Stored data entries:

[Start of section]

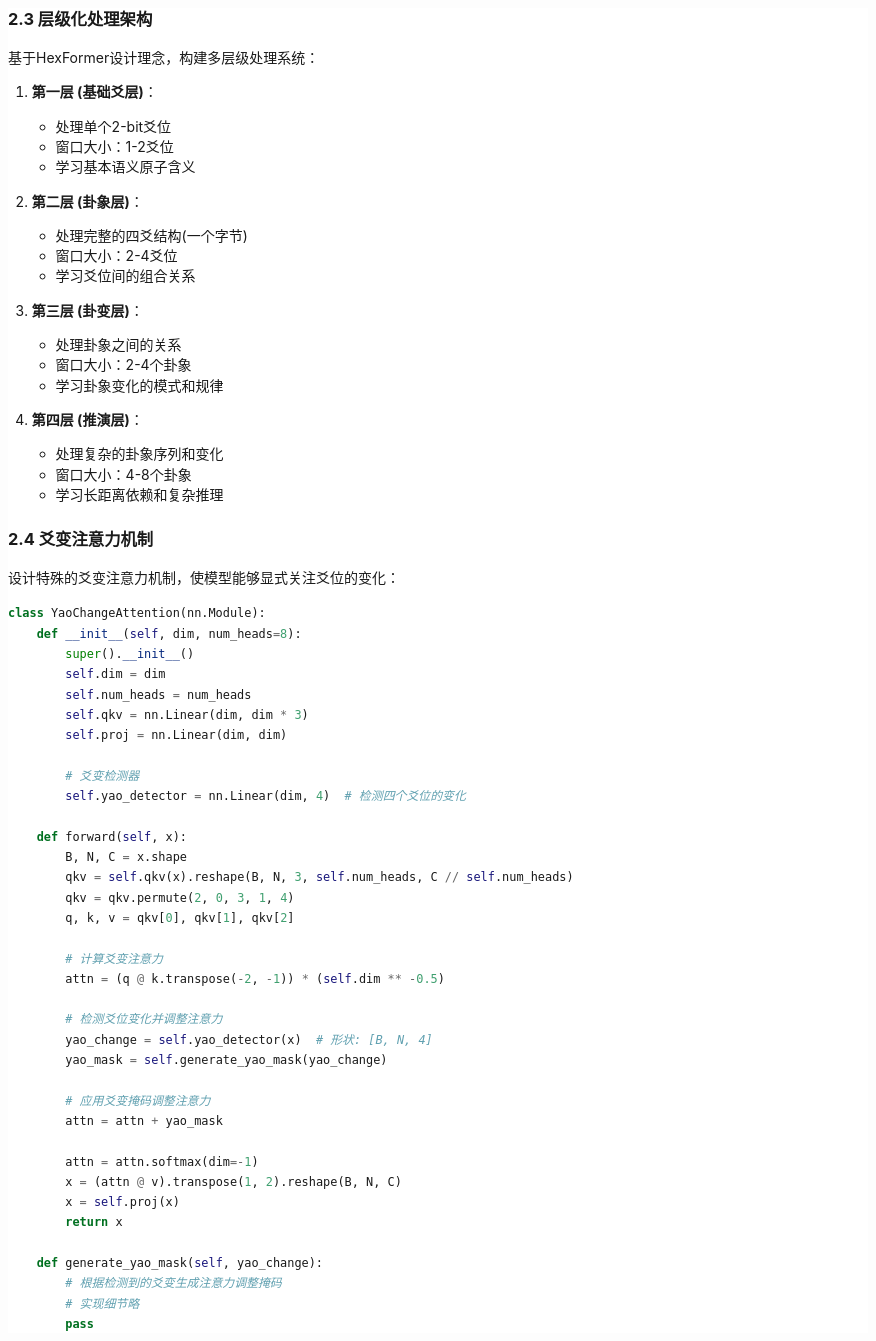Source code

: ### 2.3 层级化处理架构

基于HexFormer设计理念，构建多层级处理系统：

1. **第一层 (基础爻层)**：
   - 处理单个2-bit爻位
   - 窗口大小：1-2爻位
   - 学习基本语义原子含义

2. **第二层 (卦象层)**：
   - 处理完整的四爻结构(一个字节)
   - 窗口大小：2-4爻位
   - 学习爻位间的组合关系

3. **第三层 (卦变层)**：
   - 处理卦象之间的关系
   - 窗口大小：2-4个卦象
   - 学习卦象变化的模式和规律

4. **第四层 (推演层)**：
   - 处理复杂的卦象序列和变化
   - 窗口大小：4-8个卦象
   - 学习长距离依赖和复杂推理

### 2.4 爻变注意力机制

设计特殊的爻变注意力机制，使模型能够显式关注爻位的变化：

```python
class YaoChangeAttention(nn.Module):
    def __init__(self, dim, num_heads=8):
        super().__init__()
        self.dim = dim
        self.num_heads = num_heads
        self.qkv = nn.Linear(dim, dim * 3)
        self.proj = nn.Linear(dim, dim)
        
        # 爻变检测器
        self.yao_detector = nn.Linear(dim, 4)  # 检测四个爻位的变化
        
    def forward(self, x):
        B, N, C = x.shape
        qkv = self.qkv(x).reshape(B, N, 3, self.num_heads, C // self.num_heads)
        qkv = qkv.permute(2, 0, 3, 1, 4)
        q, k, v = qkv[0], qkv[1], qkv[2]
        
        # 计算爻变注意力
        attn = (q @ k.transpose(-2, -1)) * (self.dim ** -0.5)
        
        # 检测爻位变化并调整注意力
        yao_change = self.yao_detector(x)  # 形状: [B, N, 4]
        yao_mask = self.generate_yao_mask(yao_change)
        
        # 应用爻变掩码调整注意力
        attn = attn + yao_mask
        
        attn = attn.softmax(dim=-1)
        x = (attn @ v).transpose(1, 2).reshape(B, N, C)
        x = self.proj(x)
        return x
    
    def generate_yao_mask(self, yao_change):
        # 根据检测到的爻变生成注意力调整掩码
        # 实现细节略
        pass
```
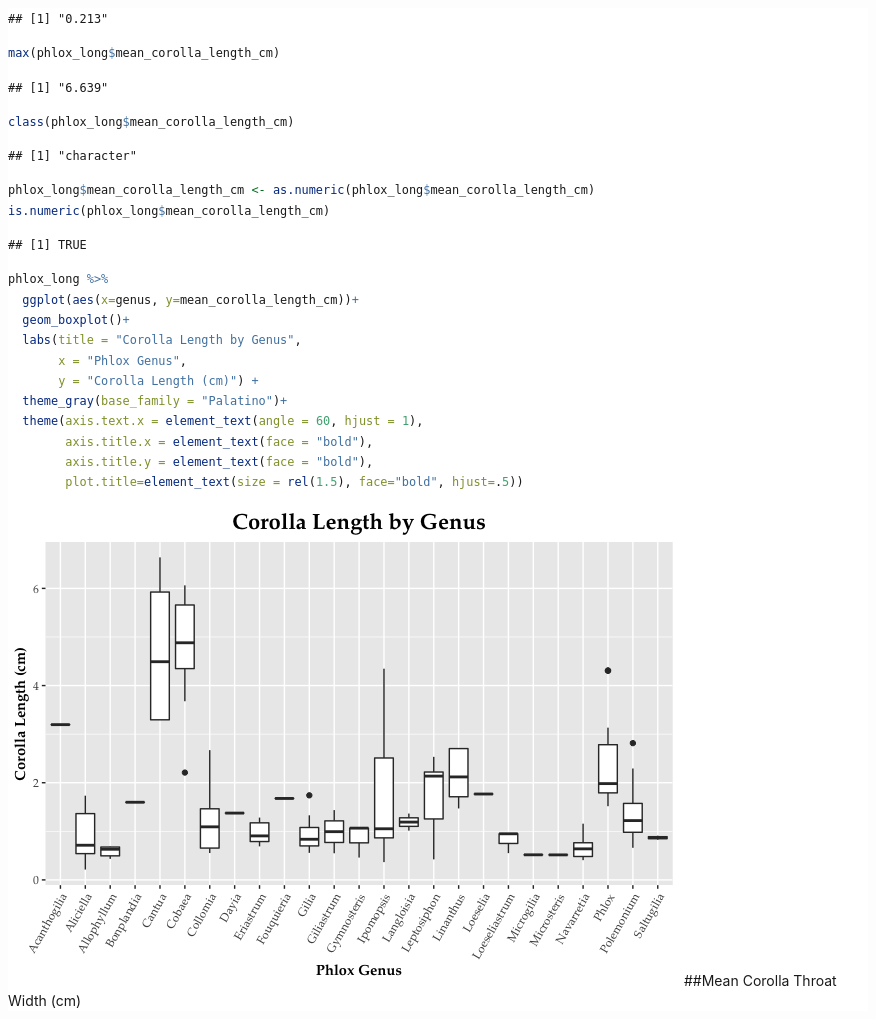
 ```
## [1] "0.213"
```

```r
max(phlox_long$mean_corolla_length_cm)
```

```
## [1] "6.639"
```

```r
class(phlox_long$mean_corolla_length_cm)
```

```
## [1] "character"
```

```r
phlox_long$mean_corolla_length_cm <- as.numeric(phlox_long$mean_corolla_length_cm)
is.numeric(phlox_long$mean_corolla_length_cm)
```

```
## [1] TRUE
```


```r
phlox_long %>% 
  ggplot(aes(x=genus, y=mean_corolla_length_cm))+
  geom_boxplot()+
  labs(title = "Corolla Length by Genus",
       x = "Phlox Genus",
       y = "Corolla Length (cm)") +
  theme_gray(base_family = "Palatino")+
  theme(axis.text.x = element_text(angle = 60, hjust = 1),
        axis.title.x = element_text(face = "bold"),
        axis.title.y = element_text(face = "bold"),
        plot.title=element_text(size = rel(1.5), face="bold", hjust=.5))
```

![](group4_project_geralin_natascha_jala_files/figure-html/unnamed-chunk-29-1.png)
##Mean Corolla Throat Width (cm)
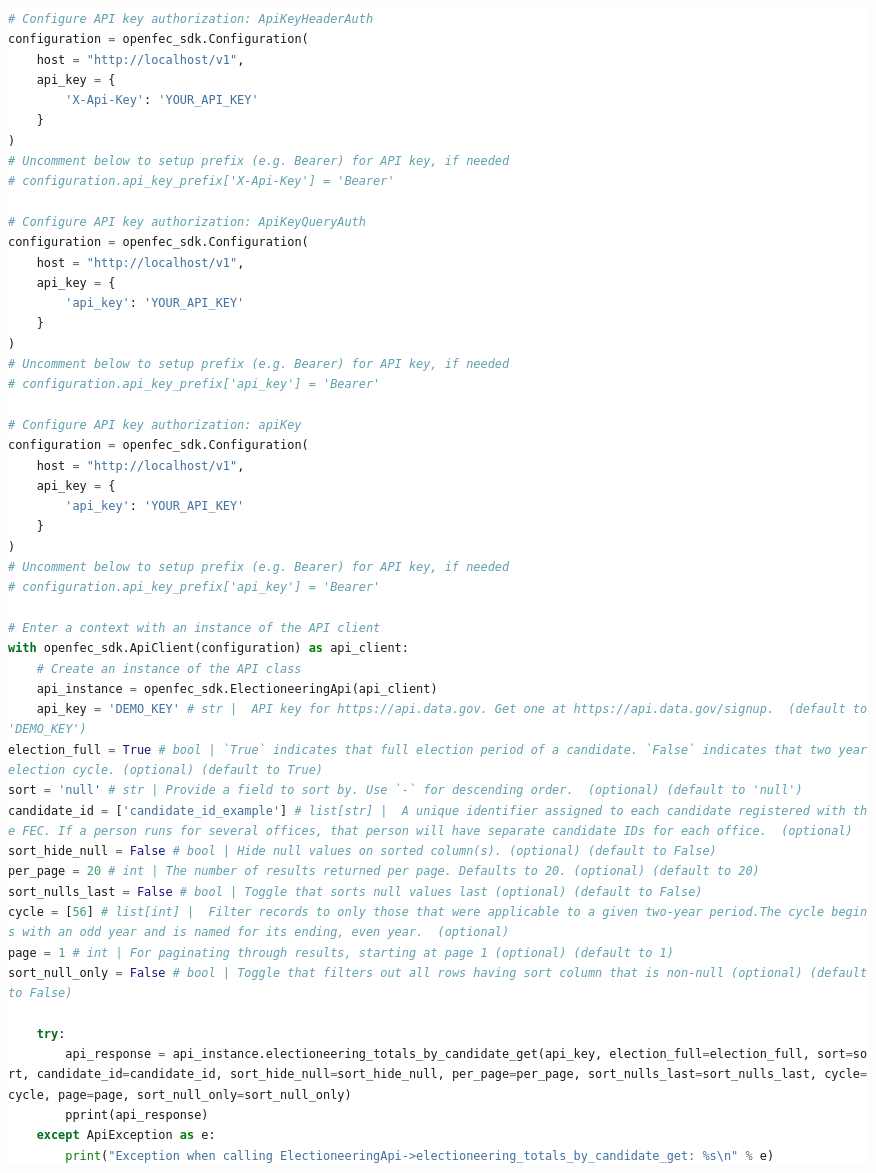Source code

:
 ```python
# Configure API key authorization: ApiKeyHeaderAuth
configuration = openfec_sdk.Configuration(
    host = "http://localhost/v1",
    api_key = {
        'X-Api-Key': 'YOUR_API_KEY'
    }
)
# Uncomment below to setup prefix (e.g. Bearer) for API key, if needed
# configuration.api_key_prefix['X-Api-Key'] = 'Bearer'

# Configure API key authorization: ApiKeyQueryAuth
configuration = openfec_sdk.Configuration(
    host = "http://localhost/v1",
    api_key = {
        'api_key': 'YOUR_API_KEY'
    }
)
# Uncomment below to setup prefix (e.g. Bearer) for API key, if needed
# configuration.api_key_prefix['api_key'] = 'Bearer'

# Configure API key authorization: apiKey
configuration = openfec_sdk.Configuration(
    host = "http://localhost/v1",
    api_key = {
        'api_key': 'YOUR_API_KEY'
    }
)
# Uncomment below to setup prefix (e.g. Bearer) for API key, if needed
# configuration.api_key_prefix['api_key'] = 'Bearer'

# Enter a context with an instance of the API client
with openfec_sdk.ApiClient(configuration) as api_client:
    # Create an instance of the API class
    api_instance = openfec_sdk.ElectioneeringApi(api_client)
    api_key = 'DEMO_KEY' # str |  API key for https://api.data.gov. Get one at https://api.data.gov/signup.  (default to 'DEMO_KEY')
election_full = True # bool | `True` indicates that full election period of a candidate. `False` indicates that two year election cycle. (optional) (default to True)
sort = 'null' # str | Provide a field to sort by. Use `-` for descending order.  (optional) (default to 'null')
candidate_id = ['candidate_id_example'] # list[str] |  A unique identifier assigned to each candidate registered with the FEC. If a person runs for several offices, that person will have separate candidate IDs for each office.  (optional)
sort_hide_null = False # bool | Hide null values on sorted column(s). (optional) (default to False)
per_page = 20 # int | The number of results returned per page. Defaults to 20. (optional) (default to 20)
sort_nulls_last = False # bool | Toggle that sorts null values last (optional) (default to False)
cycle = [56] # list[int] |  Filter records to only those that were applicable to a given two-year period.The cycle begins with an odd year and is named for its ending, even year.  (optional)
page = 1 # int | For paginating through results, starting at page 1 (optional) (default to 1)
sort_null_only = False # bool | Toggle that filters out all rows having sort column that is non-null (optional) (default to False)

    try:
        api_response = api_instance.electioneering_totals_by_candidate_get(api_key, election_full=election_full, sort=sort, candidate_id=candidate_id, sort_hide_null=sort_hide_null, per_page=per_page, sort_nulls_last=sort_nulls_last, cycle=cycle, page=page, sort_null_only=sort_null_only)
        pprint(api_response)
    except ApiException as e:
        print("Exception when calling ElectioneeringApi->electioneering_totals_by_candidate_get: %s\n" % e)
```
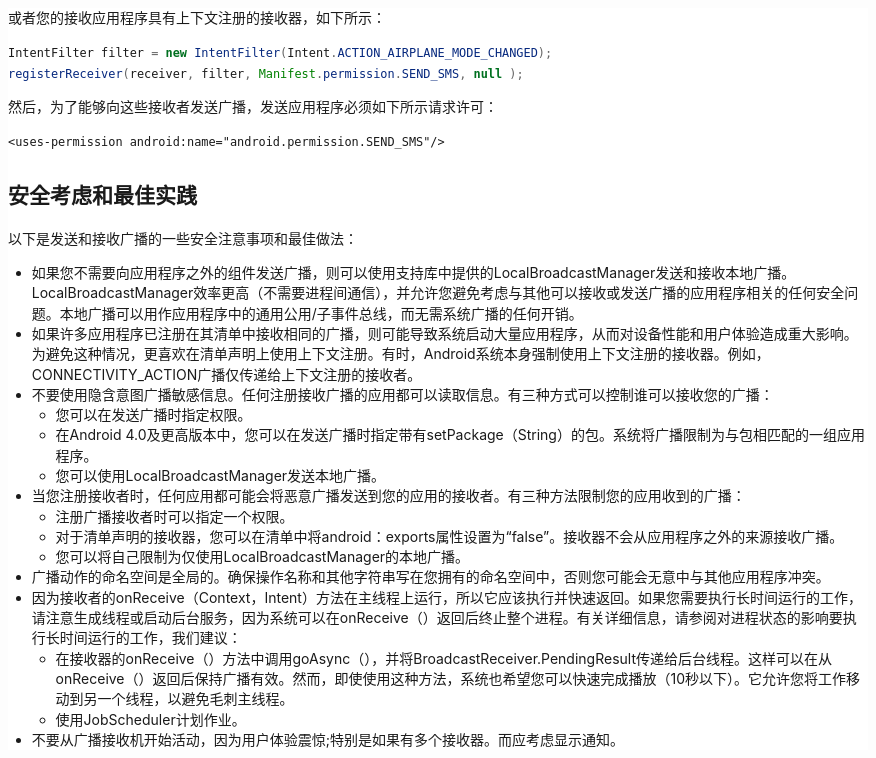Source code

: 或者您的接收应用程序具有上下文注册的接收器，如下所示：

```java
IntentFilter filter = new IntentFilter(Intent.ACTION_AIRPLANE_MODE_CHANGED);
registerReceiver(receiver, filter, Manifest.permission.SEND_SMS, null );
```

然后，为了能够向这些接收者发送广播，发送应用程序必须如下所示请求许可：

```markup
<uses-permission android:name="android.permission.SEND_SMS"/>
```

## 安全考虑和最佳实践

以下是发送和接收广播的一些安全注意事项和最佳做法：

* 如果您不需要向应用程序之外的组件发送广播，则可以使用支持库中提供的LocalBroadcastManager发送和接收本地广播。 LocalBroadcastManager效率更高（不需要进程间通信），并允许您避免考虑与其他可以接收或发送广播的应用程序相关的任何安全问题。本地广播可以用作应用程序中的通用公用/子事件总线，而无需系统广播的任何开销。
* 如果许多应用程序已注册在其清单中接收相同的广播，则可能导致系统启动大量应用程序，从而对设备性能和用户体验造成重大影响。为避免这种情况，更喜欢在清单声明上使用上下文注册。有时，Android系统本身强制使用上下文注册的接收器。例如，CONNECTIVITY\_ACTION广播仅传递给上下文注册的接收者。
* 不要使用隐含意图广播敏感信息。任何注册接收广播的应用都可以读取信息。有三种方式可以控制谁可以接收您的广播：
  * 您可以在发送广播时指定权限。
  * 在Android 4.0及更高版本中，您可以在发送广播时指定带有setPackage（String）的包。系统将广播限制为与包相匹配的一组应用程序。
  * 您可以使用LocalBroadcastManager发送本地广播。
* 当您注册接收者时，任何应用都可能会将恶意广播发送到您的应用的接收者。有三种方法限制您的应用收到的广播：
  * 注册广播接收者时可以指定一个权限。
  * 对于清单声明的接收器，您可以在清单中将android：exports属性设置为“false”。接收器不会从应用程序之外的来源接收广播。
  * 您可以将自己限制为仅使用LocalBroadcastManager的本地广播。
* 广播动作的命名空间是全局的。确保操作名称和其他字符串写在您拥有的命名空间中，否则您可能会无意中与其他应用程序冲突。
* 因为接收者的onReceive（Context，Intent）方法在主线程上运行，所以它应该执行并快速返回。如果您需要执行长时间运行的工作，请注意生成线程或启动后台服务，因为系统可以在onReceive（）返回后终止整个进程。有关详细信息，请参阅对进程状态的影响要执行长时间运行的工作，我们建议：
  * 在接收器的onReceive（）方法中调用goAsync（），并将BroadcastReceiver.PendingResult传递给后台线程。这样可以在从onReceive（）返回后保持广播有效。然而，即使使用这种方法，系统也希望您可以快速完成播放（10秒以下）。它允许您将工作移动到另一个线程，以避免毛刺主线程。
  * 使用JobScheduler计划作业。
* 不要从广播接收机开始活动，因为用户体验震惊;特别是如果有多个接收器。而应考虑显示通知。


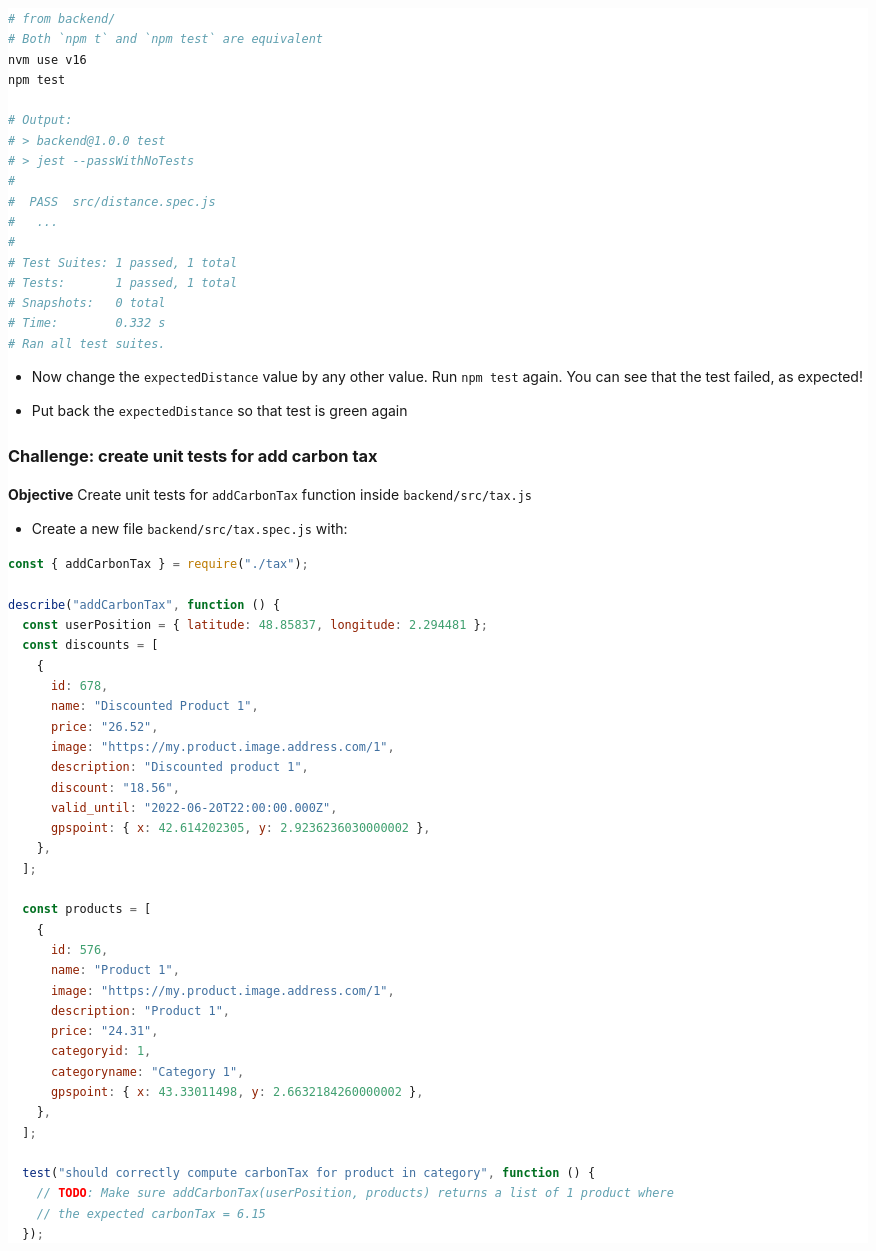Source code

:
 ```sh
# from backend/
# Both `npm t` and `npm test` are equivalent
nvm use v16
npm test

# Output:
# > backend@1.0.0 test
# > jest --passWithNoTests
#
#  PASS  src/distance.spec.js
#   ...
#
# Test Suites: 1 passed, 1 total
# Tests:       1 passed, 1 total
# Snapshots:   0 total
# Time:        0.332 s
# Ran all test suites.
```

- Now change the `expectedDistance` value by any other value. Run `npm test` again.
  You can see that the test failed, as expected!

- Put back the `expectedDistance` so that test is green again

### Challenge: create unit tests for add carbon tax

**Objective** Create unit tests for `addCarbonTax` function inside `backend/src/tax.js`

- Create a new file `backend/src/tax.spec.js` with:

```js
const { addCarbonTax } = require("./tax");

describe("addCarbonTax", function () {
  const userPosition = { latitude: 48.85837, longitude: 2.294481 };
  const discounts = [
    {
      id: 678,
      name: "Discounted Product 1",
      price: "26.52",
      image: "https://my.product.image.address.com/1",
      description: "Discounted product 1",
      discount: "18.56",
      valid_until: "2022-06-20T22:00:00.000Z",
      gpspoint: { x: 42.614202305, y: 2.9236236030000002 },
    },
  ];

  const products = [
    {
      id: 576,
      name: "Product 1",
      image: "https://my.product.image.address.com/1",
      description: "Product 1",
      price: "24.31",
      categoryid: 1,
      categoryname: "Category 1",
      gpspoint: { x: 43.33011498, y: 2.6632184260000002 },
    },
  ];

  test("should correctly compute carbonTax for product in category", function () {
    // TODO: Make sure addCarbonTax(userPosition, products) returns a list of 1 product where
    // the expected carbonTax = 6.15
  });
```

[End of section]

**EXERCISE GOAL:** Go through the entries above and copy every line containing "expectedDistance".

**EXERCISE RESULT:**
- Now change the `expectedDistance` value by any other value. Run `npm test` again.
- Put back the `expectedDistance` so that test is green again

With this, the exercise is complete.